Alternative Press – November, 1993


Slack Attack

Brentwood, California is not exactly Boise. But overlooking both the Hollywood basin and the Santa Monica bay from atop dusty hills, it’s almost as far, metaphorically speaking, from the hype-encrusted, creatively stifled music scene of Los Angeles. That might be one reason why Jeff Martin and John Berry decided to call their project Idaho. “It’s sort of a metaphor for LA.,” says guitar/vocalist Martin. “I don’t feel like there’s much of a sense of community at all, you just kind of drive around in your car and go about your business. I don’t feel like I’m part of anything. Like we might as well be in Idaho.”

“There’s this kind of tension here,” guitarist/drummer Berry adds. “Everyone’s focused on what they’re doing. It’s not a friendly city—it’s kind of cold and impersonal.”

While that sense of tension and isolation are present in Idaho’s sound, blending meditative, deep tenor vocals with tenuous guitar chords and scorching feedback. Like Los Angeles’ hot, arid, hazy climate, Idaho, on The Palms EP and new Year After Year album (both on Caroline), can be enveloping, intoxicating, even mesmerizing, hiding beauty in its stultifying ether. Songs like “God’s Green Earth,” “Memorial Day,” and “One Sunday” bring to mind slow motion images of girls in tank tops mopping their faces with cold soda cans; a homeless man rolling over as he tries to sleep on the baking sidewalk; lovers holding each other by the neck, kissing foreheads; a car , the roadside, its radiator venting like a geyser. In short, the soundtrack for an indian summer.

Martin admits the scenic views from his home-built Piercing Sound Studio play inspirational role. “It either helps it or hampers it. It’s just so nice up there that you can get lazy, stare off into space...” A quality definitely present in the music.

“Yeah, the stuff I’ve done with John has always been like that,” Martin agrees, we’ve always made this kind of creepy, lonely stuff.”

Though they’ve known each other and played together for twelve years, Martin and Berry come at their muse from nearly opposite perspectives. The for-attended private prep school, learned classical piano, composition and studio engineering, playing for hire on tours with famous names he’d rather not mention. The latter, well...
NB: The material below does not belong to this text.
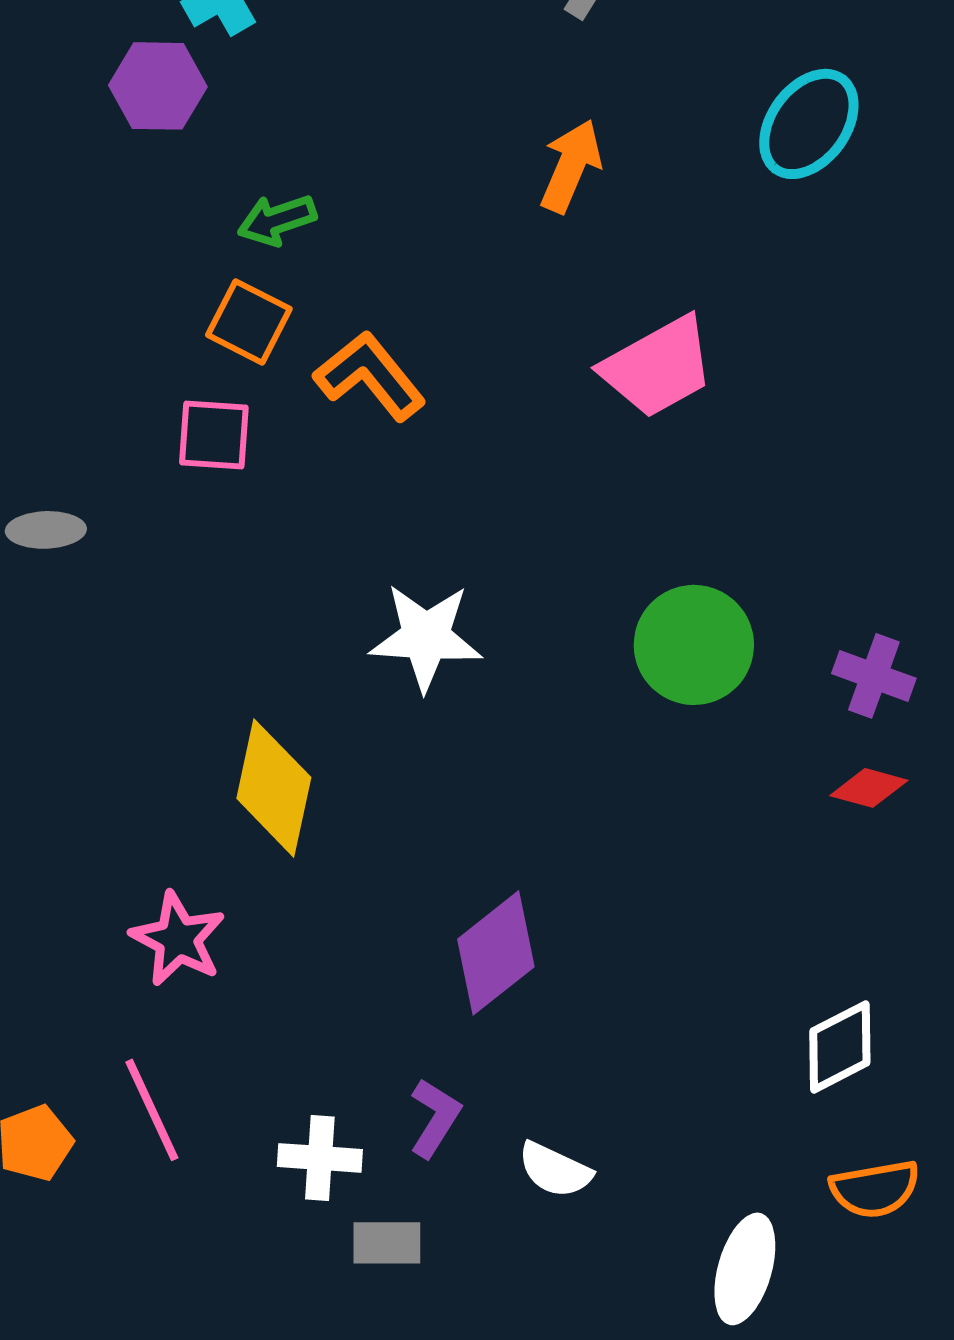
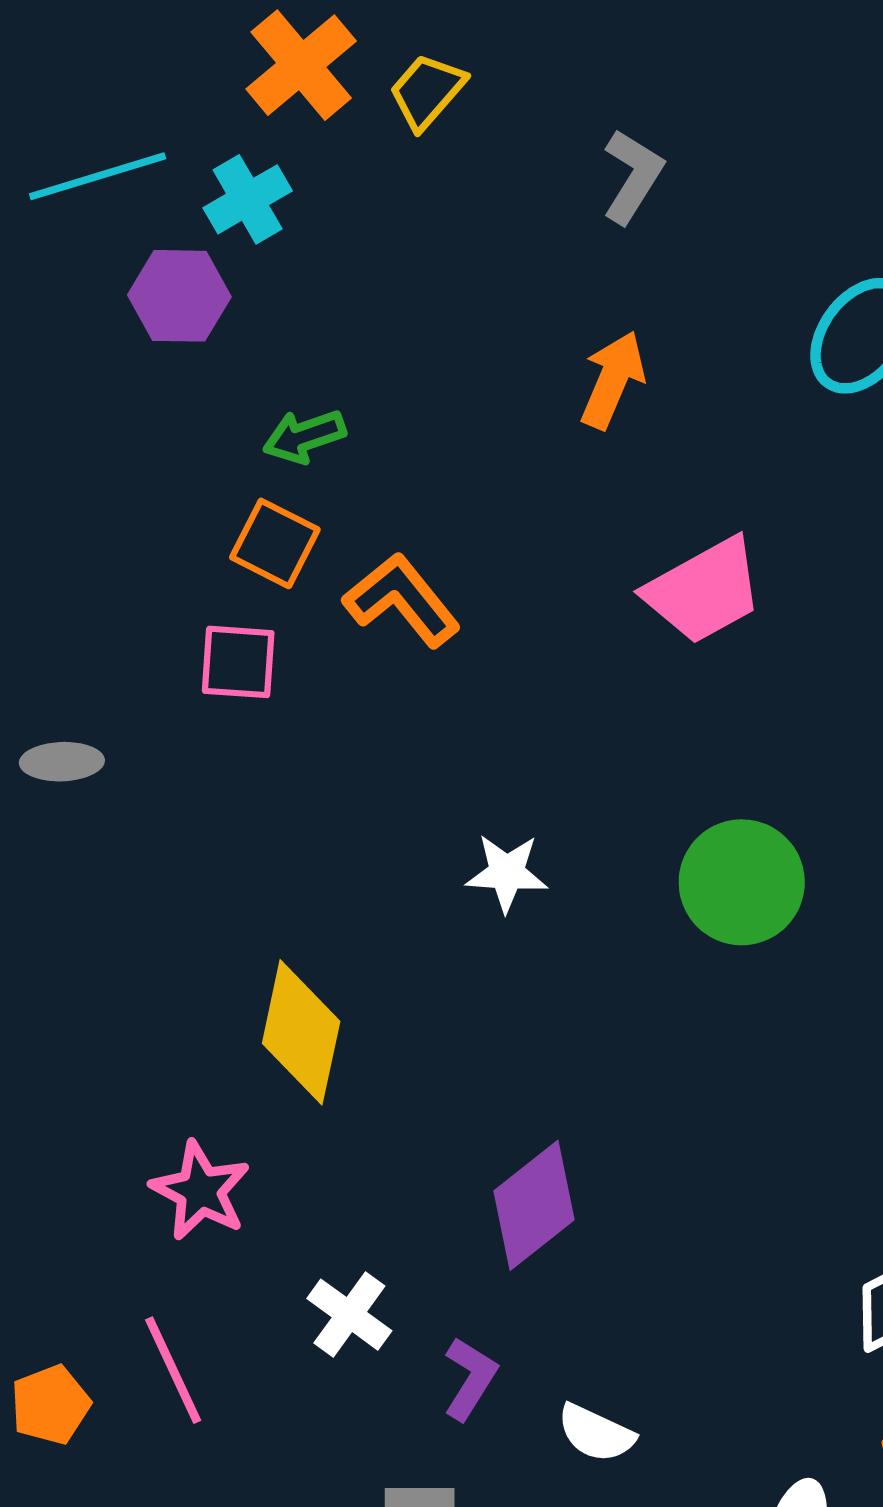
white star: (426, 637) -> (507, 873), moved, size x0.7
white cross: (320, 1158) -> (349, 1315), moved, turned 32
“You don’t work for the National Enquirer”?” Berry asks this interviewer over the phone. “I’ve been burned by them. They tracked me down and they waned to do a story on my dad.” Berry, as it turns out, is son of television actor Ken Berry (Mayberry R.F.D., F Troop). “I was broke at the time and they kind of suckered me into talking to them for money.” That’s only one of many archetypal Hollywood experiences the younger Berry has packed into his 29 years—playing in bands since the late ‘70s. hanging out on the LA. punk scene with friends in the Dils, Deadbeats and Blasters (“I actually had the banner from the Masque for a while”), and acquiring a habitual taste for heroin. “I used to see Anthony from the Chili Peppers around,” he recalls, “he and his girl on one corner, me and mine on the other, waiting for the same pusher” After a few possession raps, a parole violation led Berry to a couple months hard time in the L.A. County jail. “It’s a very real experience,” he says, “getting to learn the underbelly of society, and how many scumbags there are in the world.”

Berry doesn’t deny that his experiences affect his music: “I think junkies, I mean ex-junkies, like the kind of sad, melancholic music. I do.”

“His life’s been a very bumpy road,” Martin says of his partner. “I’ve always been fascinated by it, and I guess I pick up on that energy. I find a lot of my lyrics, especially on his songs, have this kind of gloomy, doomish thing.” Critics have already picked up on that vibe, using words like distraught, devastating, sombre, melancholy, ennui, hopelessness (and that’s just one review!), which leaves Idaho faced with the question of whether they have a fascination with death.

“I would say not really,” Berry answers, “but I don’t know if that would be entirely true I mean, up until Idaho started to happen in a professional way, I was suicidally depressed...but,” he continues, “there’s only one song that has to do with somebody dying and that’s ‘Gone.’” Which is also, incidentally, one of the album’s highlights, along with the melodic “Skyscrape.”

Admitting the influences of Codeine, Red House Painters, Leonard Cohen (Martin adds Sebadoh, Pavement, Nick Drake; Berry notes Crime and the City Solution, Swans, Neil Young) the pair now look forward to a progression from the sound Martin describes as “kind modern blues, a catharsis thing.” Up to now they’ve performed most of the instrumentation themselves—Martin using a customized four-string guitar—but this July, Idaho fleshed themselves out into a full band in order to play live. “The stuff we’re doing now is taking a turn,” says Martin, “a little more dynamic.” Agreeing their music is “Not really quick-impact,” Martin confesses, ”It takes me personally a long time to get into my stuff.” He adds, “I don’t know how that will affect the future...I guess I don’t care!”